Chirac sent Gourdault-Montagne to Geneva for a second meeting with the Iranian
emissary, Hashemi Samareh, in October. They agreed that French Foreign Minister
Philippe Douste-Blazy would visit Tehran on Janu. 25, during the international
conference on Lebanon, which was held in Paris, and hosted by the French
government.
A major issue during that conference, attended by U.S. Secretary of State
Condoleezza Rice, was Iran's rearming of the Hezbollah militia in Lebanon,
despite a separate U.N. Security Council resolution from this past summer
banning arms shipments to the Lebanese terrorist group.
French diplomatic sources told NewsMax that the planned trip by Douste-Blazy to
Tehran was "only in the exploratory phase."
"If we had decided to go forward, it would have been after consultation with our
partners in the region and internationally, including the United States," they
said.
"It was never our intention to raise the nuclear question" during the trip, but
"to remind Iran of what we expect of them as a responsible regional power,"
including acceptance of Israel's right to exist and Lebanon's independence and
sovereignty.
However, the diplomats said, "if Iran did agree to suspend its sensitive nuclear
activities in a verifiable fashion, we were prepared to negotiate a suspension
of the United Nations sanctions."
"Call it a ‘big bang': you suspend, we suspend," they added.
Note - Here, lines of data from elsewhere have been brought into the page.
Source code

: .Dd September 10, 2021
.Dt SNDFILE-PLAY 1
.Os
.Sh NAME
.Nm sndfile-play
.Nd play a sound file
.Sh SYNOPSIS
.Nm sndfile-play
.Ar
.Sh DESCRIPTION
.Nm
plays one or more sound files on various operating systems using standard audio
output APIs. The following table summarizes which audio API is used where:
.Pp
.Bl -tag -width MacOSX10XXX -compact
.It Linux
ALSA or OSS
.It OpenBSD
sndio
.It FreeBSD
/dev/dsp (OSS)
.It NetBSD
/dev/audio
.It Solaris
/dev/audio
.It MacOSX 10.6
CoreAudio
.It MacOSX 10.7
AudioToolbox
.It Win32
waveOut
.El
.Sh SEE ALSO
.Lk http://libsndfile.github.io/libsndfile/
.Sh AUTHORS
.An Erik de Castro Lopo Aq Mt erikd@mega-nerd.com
Despite the
temporary setback, the president of the Iranian chamber of commerce and
industry, Seyed Ali Naghi Khamouchi, visited France on Jan. 30, in a bid to
expand trade ties between the two countries in the wake of the U.N. Security
Council resolution.
According to a French-based Iranian opposition Web site, iran-resist.org,
Khamouchi "promised investments [to French companies] that would be exempt from
U.S. sanctions" by offering new contracts with state-owned companies that have
recently been privatized.
At the same time Chirac was attempting to buy the Iranian regime some economic
breathing room, the French bank Société Générale appeared to have pulled back
its financing from a major Iranian natural gas development contract.
On Dec. 30, one week after the U.N. Security Council sanctions were announced,
the head of Pars Oil and Gas Company, Akbar Torkan, said he was "disappointed"
that the French bank had frozen credit for phases 17 and 18 of the multi-billion
dollar South Pars gas field, which lies offshore between Iran and Qatar in the
Persian Gulf.
Other Western banks, including Credit Suisse, Credit Lyonnais, and HSBC, had
also decided to review new loan agreements for Iranian gas projects, he said.
Reuters reported that French company Alcatel Telecom was scaling back its
commercial involvement in Iran. Separately, the French news agency, AFP,
reported that a French judge was investigating a major French oil company for
allegedly having paid bribes to the family of former Iranian President hashemi-Rafsanjani
to gain oil and gas field development contracts.
Rafsanjani is currently being touted as a "moderate" alternative to President
Mahmoud Ahmadinejad, even though Iran launched its clandestine nuclear weapons
program while Rafsanjani was in power.
U.S. Treasury Secretary Henry (Hank) Paulson met with counterparts in Asia and
international bank directors in Hanoi in September to urge them to scale back
their exposure in Iran. He returned to China this week for broad-ranging talks
that are scheduled to include China's support for the U.N. sanctions on Iran.
Among Paulson's efforts has been an initiative to bar Iranian state-owned banks
from international financial markets.